In the next page of the same review, DB2 shows fanastic gains from 5 Concurrencies onwards when going from Dual Cores to Four Cores. Check the first table under "Benchmarks IBM DB2: Single core versus Dual core". Note results of "Dual Opteron 2.2 hz" and "Dual Dual Core AMD 2.2 Ghz". This too is on linux. DB2 is definetly better suited than MySQL to reflect gains when moving from two core to four core setup.
Was publishing the obviously wrong MySQL results that you got this time necessary?

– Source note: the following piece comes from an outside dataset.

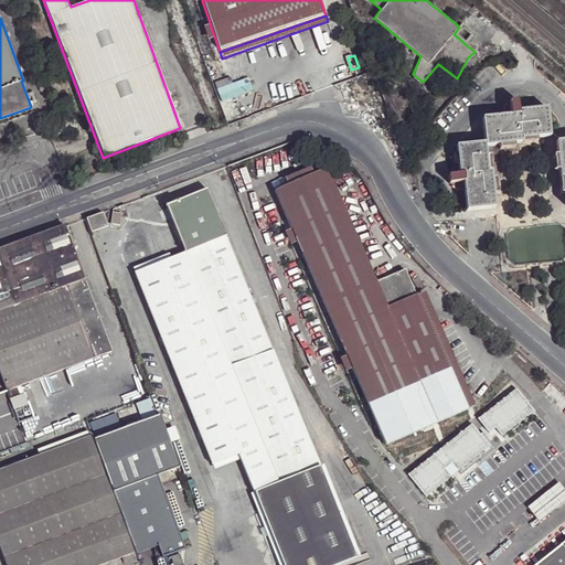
[(253,92),(247,77),(232,84),(230,77),(214,83),(221,103),(253,92)]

Despite choosing Gentoo, for the optmization capabaility, you have not chosen to publish the optimizations options used. Gentoo gurus would have verified that the optimizations for each of the processors where fairly chosen. This is not a allegation that you have taken sides, but why hold back some specific info when they are not secretive or proprietery in nature? And yes, I know you have used Gentoo in many previous benchmarks without specifiying the optimizations, but as this review seems to have become conterversial, it will help clear the air a bit. Specifying the options used when you have deviated from the default settings will surely increase credibility of review.articles.
Using a standard, preconfigured and widely available package like Debian, RHEL or SLES in their default settings was another option to ensure a neutral platform.
Cant comment about other parts of the review as I was only interested in the database performance
<Quote>A few people try to discredit this review in every way possible, I well aware of that.</Quote>
Why cant readers of Anandtech question the process used in a review? Afterall its their page views / site visit that brings the ad revenue. Readers tend to have limited time to go thru and comment if they want to. Exaggration may happen when we dont have time to express our doubts in detail. Your comment above was cheap shot.
Still, nice to see that Intel finally has something that can be compared to a Opteron. Good to have a choice, but the 3 year wait was too long.
And thanks for replying about the hardware used.
zsdersw - Monday, June 12, 2006 - link
Apparently you have no idea how long it takes to bring a totally new chip to market. This generally takes approximately 5 years.
BasMSI - Saturday, June 10, 2006 - link
Hahahaha, what balony.....Aceshardware didn't have problem reaching above 8000 requests on the Dual 844 back in 2003.
The article can be found here: http://www.aceshardware.com/read.jsp?id=60000279">>>Click here<<
And you where unable?
Get real.
If you don't know how to setup a server, then stay away from trying to do such.